Pubblicate postume tra il 1782 e il 1789, "Le confessioni" di
Jean-Jacques Rousseau sono il racconto autobiografico dei primi 53 anni
di vita del filosofo e scrittore ginevrino. Dalla rievocazione di
un'infanzia ricca d'incanto e di letture precoci, alla condanna
dell'Emilio e del Contratto sociale che lo costrinse a darsi alla fuga
per evitare il carcere, passando per la conoscenza della signora di
Warens, prima guida materna poi amante, e per i numerosi vagabondaggi
tra la Francia e la Svizzera alla ricerca di fortuna, senza dimenticare
la frequentazione degli Enciclopedisti, Diderot e Grimm fra gli altri, e
la successiva rottura con quella che definirà con disprezzo la "cricca
holbachiana", l'autore delinea un «ritratto d'uomo dipinto esattamente
al naturale» e, insieme, un affresco di vita settecentesca tanto vivido
quanto coinvolgente.

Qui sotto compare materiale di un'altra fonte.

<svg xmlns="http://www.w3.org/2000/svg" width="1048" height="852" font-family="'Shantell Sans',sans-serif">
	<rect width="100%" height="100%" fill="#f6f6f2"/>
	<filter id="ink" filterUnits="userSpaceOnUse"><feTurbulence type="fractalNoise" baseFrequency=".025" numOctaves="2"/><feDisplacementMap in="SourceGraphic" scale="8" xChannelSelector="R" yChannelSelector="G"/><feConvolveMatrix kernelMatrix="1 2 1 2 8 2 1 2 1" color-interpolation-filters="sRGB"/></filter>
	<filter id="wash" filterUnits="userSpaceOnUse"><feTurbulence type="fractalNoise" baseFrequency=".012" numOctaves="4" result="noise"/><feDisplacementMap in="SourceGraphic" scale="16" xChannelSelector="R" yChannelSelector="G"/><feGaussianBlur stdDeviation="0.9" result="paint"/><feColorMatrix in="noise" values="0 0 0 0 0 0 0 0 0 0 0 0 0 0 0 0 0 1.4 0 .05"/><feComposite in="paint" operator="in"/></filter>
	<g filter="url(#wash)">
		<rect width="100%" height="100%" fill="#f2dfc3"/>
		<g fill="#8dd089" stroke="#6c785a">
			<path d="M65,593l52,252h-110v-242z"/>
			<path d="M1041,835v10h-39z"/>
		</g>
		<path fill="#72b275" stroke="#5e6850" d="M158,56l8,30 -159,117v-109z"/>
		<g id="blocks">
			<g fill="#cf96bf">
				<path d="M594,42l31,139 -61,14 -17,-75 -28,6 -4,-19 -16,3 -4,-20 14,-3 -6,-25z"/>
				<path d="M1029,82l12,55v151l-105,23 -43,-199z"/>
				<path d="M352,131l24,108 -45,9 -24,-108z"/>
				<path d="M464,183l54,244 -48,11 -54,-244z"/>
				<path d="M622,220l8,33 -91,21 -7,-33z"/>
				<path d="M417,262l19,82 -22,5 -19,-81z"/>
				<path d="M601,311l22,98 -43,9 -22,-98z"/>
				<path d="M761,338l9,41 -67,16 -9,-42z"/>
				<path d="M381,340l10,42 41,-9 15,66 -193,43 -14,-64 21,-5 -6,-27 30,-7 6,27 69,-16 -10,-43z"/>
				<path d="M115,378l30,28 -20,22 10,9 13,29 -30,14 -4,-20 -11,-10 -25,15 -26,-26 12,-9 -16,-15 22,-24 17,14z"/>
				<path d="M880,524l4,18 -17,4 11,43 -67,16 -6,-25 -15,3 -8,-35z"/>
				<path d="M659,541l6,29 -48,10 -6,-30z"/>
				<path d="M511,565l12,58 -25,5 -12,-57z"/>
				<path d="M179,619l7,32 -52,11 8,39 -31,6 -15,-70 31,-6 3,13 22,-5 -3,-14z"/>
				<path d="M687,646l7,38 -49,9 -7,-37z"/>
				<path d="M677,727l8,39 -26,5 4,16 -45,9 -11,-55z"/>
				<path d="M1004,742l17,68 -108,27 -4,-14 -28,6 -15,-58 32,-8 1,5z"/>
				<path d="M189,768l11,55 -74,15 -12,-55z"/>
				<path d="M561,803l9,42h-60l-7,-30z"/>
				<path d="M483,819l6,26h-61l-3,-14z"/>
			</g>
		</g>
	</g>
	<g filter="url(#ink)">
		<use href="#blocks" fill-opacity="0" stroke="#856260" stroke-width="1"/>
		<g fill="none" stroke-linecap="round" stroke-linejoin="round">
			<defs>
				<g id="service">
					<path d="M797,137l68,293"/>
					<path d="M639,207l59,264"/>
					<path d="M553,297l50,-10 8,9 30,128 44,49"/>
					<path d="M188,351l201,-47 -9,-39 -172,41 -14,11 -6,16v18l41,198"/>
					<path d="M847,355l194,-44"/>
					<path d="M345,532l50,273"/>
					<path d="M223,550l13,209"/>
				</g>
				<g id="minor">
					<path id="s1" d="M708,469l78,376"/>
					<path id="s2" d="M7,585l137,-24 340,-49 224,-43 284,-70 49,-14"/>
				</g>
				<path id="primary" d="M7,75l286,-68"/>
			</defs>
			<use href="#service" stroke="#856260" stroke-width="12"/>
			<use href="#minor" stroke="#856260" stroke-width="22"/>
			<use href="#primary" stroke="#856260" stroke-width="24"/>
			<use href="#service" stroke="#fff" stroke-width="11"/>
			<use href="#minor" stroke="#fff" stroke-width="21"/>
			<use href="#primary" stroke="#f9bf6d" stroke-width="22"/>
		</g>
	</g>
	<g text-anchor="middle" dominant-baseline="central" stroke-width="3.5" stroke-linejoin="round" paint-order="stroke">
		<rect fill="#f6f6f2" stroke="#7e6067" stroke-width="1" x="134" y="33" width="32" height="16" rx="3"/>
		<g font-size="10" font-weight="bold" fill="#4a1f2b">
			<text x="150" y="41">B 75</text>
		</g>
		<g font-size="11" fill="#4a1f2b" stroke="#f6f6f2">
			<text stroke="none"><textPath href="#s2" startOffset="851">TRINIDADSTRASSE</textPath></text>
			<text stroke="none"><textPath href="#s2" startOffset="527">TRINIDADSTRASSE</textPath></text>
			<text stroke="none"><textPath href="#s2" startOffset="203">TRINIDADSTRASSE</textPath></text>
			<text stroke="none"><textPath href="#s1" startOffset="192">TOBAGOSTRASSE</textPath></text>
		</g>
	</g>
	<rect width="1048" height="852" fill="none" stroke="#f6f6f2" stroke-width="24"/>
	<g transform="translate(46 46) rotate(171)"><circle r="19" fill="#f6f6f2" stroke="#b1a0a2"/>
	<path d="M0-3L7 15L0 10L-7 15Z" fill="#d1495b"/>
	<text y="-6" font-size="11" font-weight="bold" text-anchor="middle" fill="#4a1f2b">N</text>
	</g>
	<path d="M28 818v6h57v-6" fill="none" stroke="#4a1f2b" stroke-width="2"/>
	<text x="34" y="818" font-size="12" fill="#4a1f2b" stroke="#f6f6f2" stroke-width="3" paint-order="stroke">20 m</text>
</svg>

Del resto, ciò che più di ogni altra cosa fa de "Le
confessioni" un poema moderno e un'intensa avventura spirituale, nonché
quasi una supplica rivolta al lettore di ogni tempo perché voglia
inoltrarsi nei meandri di un'anima e perché voglia afferrarne il senso
più intimo, è la volontà dell'autore di dire tutto di sé, della propria
umanità, senza nulla omettere di positivo o di sconveniente.